Value and humanity have nothing to do with each other. A human is no more or less a human because of what they can or can't produce or do. When we treat people's capacity for productivity as a metric for value, we dehumanize and erase people who produce less. Treating productive people as if they are more valuable is how we get the idea that so called geniuses are allowed to be assholes, or the notion that famous artists (like Roman Polanski) should be absolved for their abuse & dehumanization others; as if the value of what they produce in some sick calculation, outweighs the humanity of those the abuse/dehumanize.
I've written about the falseness of work's supposed dignity-bestowing qualities. Reading Bridget's article today really hit home to me how misguided it is to think that "jobs, jobs, jobs" is the best and only answer to the problems of poverty.
Financial independence through "honest work" is too simple and inappropriate a goal for feminism or any other anti-oppression efforts. It throws people like Bridget under the bus completely and ignores unpaid forms of labor (like parenting). It also devalues community and family interdependence which have long been an invaluable survival resource for many poor people.
Jobs are not the (only) answers to the disempowerment of women (or any group). Employment fails to address the complexity of concerns faced by people who are unable or even unwilling to "work" in the traditional sense.
I'm personally at the intersection between sick and difficult to employ.
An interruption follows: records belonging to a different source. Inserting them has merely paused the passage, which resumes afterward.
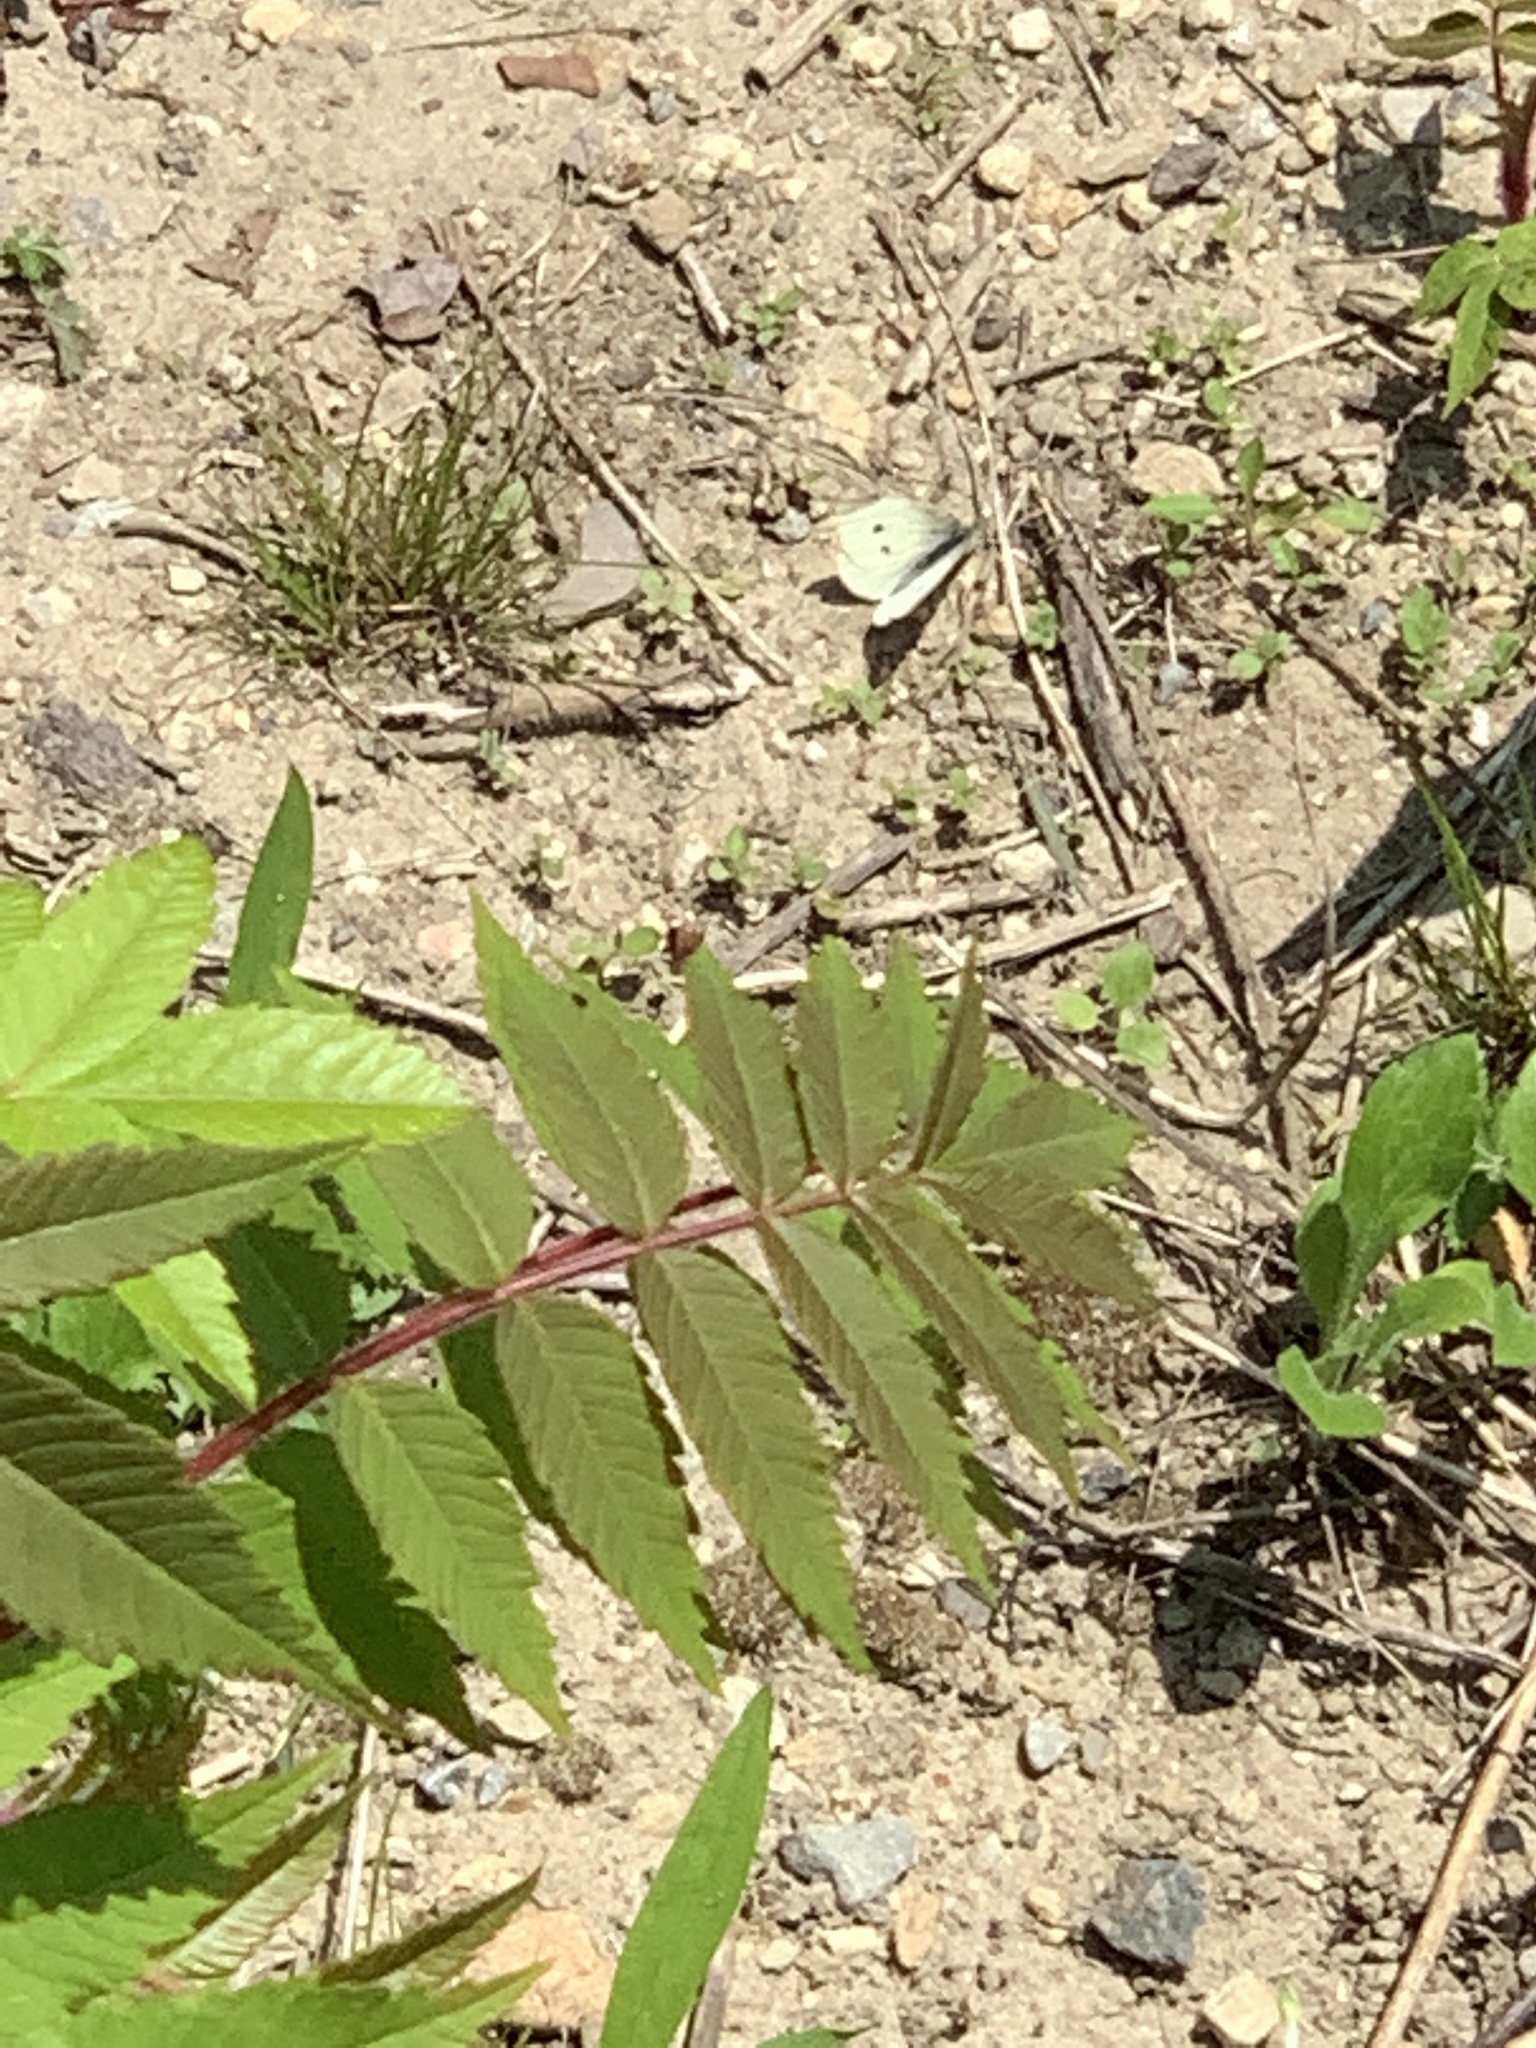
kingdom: Animalia
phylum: Arthropoda
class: Insecta
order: Lepidoptera
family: Pieridae
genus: Pieris
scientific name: Pieris rapae
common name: Small white
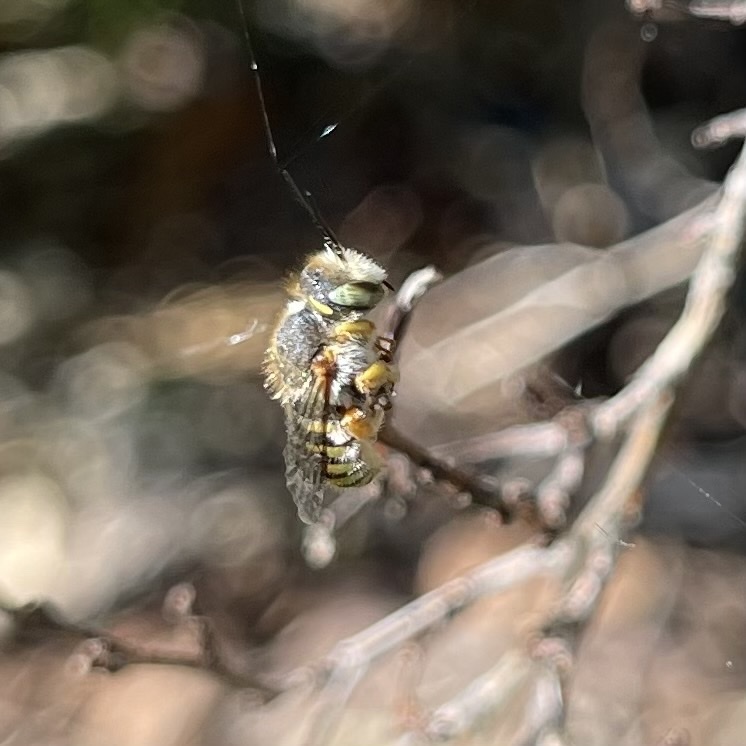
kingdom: Animalia
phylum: Arthropoda
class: Insecta
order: Hymenoptera
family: Megachilidae
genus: Anthidium
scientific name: Anthidium oblongatum
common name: Oblong wool carder bee
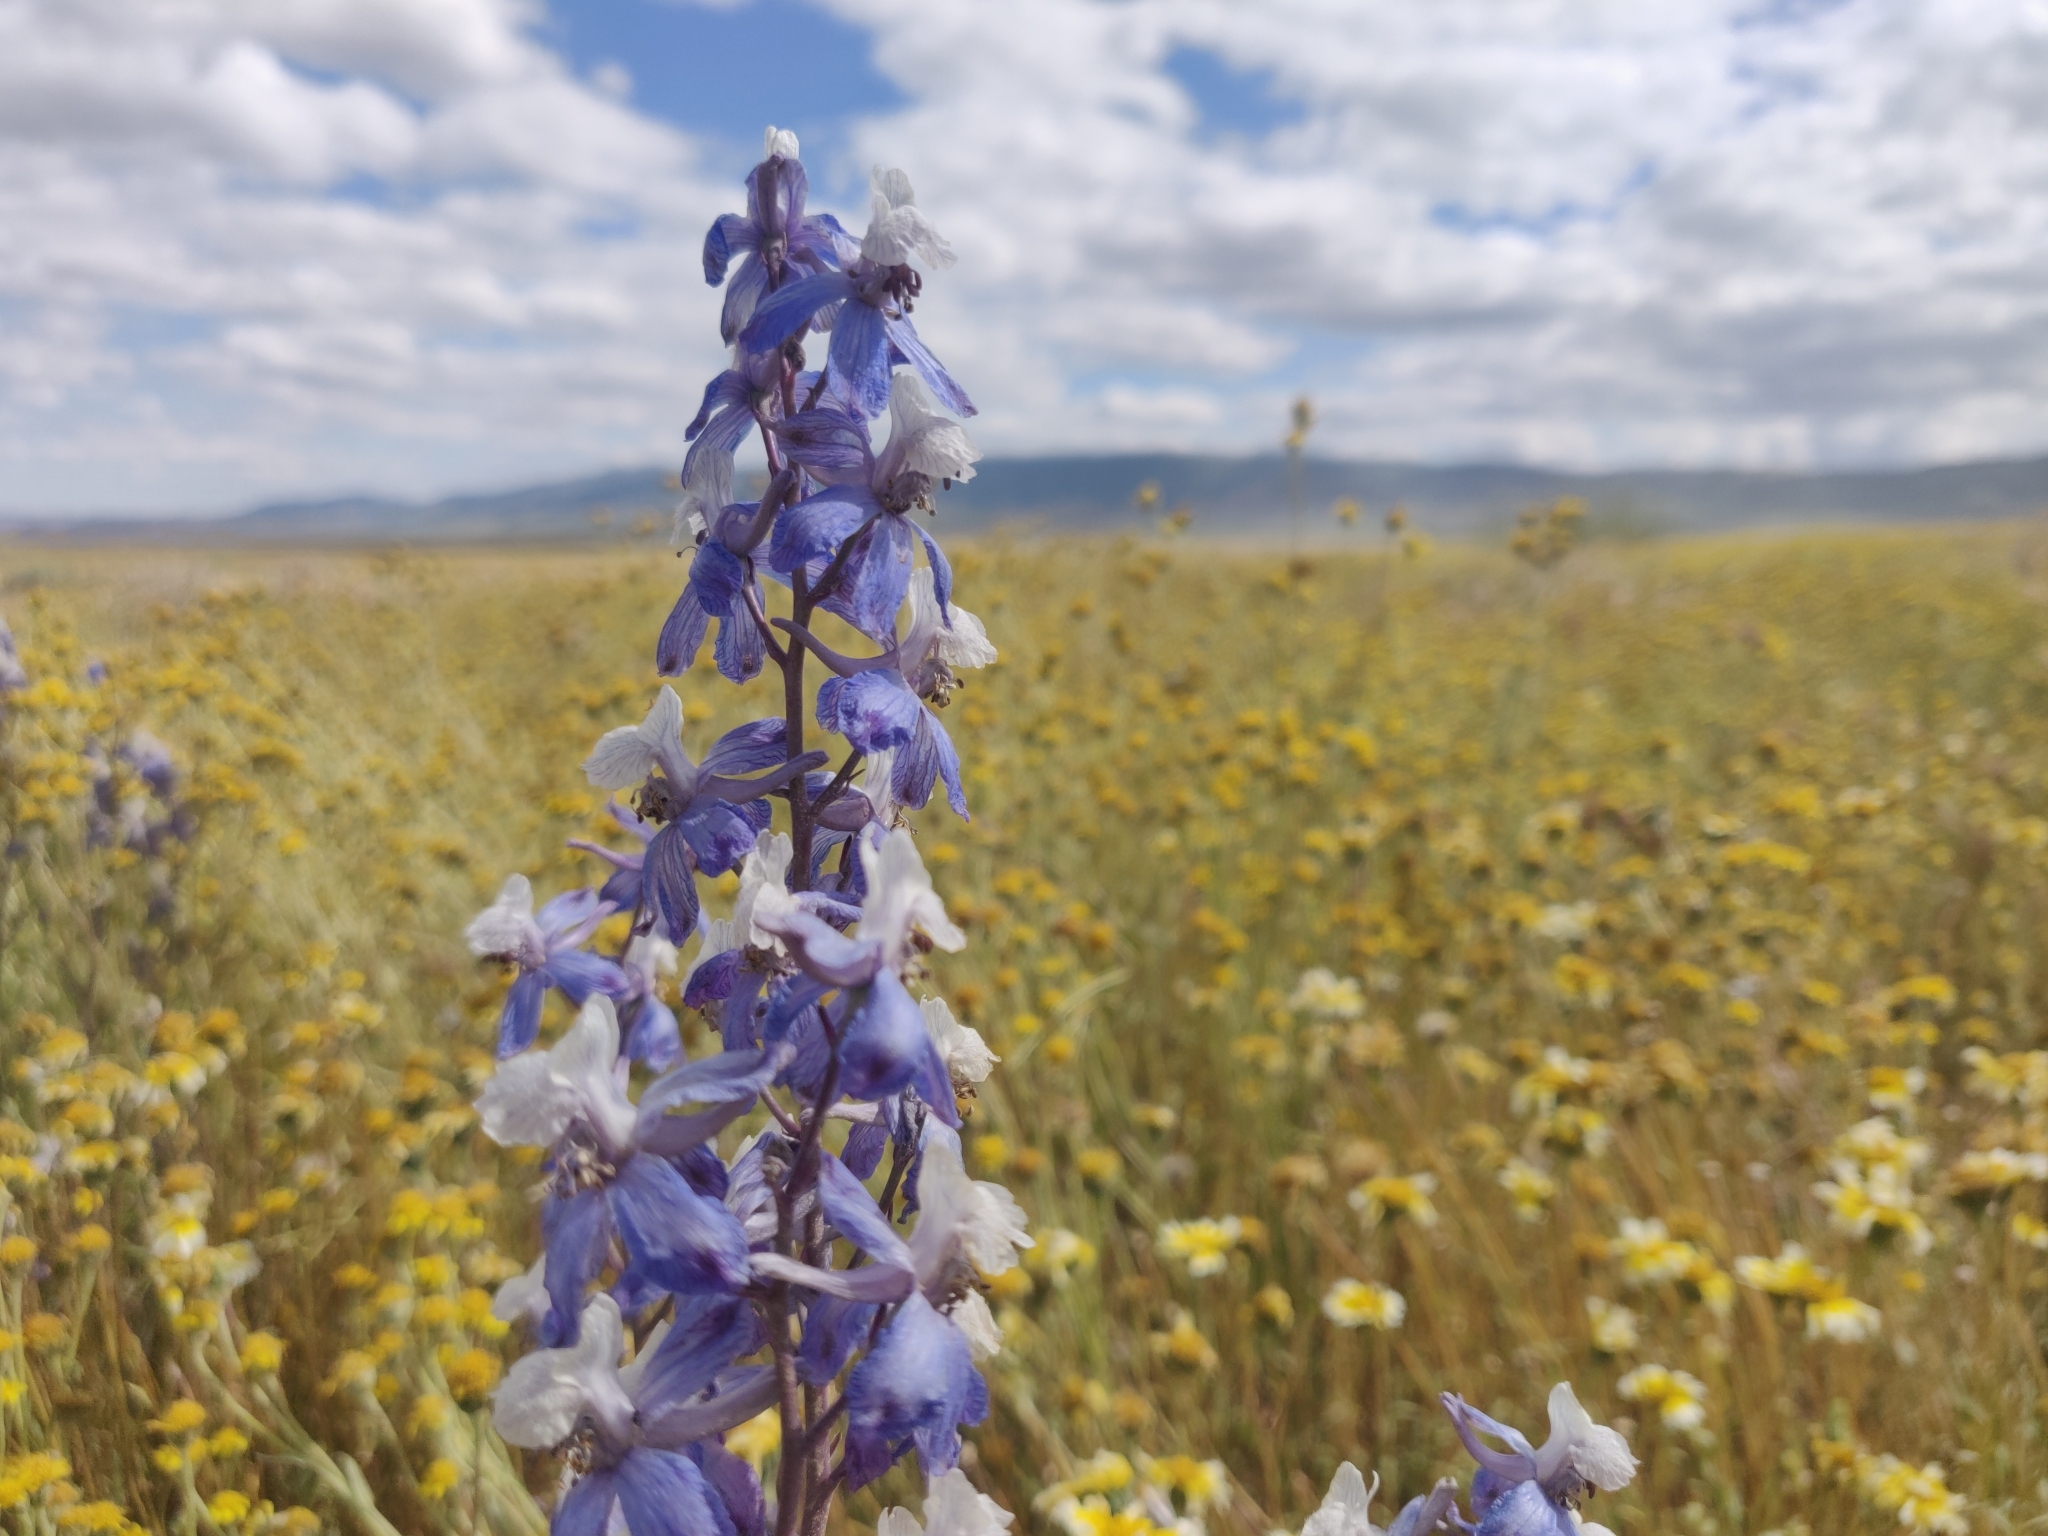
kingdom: Plantae
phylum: Tracheophyta
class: Magnoliopsida
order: Ranunculales
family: Ranunculaceae
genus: Delphinium
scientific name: Delphinium parryi
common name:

I don't have the physical energy to work most jobs full time. Specifically I don't have the energy to work in most forms of education, direct action politics, social work, or customer service which are the only things I am qualified for/interested in. In addition to the problem of energy I also don't want to work full time on someone else's dream, even if it is a dream I believe in and want to collaborate on.
I have a regular commitment to and faith in my creative process as a writer. Writing is one of the few things I do consistently have energy for. I am sick today and still working on it. But it is work, albeit work not currently ascribed much value by our society.
My ability to do writing work consistently doesn't make a me a good person or even a good writer. It demonstrates my commitment and consistency (qualities prized by capitalism and the culture of productivity). And I don't deny that there is an impulse in me that encourages pride such consistency, but consciously, intellectually I know that the amount and quality of work I do has absolutely nothing to do with my worth as a person.
I'm still the same amount of human and that shit is invaluable.